_What you have to do_.
Below are records. Find each line in them that holds the word "wrist" and copy it.

_Data listing_.
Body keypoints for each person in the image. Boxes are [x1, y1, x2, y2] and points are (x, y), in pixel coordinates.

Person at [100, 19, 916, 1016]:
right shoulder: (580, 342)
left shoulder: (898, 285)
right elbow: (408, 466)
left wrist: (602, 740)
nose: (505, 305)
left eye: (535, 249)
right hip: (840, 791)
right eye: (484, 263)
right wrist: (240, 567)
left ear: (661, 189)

---

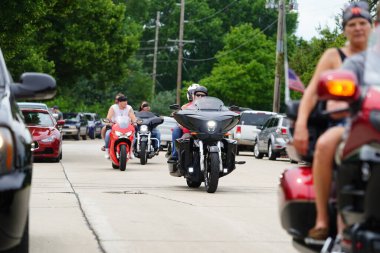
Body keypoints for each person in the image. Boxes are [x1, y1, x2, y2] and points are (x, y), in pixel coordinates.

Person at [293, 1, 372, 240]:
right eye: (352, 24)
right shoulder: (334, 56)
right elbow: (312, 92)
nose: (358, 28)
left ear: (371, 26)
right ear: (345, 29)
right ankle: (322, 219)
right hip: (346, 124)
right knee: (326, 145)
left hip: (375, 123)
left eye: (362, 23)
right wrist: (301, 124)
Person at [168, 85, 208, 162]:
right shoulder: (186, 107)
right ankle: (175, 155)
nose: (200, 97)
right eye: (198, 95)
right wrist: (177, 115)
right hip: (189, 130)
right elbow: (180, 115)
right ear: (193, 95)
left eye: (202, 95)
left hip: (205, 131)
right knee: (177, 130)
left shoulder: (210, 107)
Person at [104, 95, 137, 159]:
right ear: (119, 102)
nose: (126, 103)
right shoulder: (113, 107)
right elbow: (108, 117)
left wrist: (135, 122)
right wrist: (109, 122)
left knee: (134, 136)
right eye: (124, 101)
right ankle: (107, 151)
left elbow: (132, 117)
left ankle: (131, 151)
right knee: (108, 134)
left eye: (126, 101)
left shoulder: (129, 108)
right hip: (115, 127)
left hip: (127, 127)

* * *

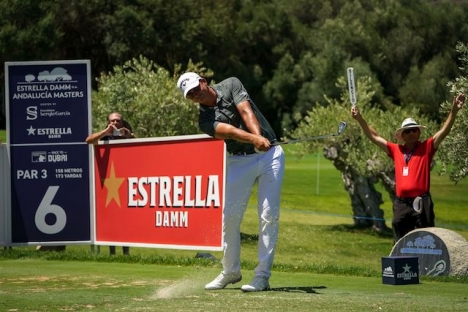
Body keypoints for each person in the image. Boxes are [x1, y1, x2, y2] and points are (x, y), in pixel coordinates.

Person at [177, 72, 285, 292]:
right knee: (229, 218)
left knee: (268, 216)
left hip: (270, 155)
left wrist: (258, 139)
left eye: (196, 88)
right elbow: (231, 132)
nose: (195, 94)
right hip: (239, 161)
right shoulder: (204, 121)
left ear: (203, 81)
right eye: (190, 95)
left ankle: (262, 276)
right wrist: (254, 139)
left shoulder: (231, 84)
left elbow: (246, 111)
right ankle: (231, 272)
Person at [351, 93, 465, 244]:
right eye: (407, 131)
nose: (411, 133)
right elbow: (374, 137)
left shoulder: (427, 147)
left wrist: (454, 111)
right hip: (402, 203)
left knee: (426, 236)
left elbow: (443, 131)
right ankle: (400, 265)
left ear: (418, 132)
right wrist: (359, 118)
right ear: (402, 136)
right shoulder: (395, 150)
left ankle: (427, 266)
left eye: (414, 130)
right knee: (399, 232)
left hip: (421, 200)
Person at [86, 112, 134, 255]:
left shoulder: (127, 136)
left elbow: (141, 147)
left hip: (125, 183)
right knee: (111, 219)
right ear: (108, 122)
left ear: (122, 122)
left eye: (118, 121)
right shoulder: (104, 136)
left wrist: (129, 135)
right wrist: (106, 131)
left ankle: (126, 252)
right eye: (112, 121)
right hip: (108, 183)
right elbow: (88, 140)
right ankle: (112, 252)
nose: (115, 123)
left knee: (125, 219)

_Answer area_.
left wrist: (602, 740)
right wrist: (240, 567)
right wrist: (301, 124)
right wrist: (177, 115)
left wrist: (135, 122)
right wrist: (109, 122)
left wrist: (258, 139)
right wrist: (254, 139)
left wrist: (454, 111)
right wrist: (359, 118)
left wrist: (129, 135)
right wrist: (106, 131)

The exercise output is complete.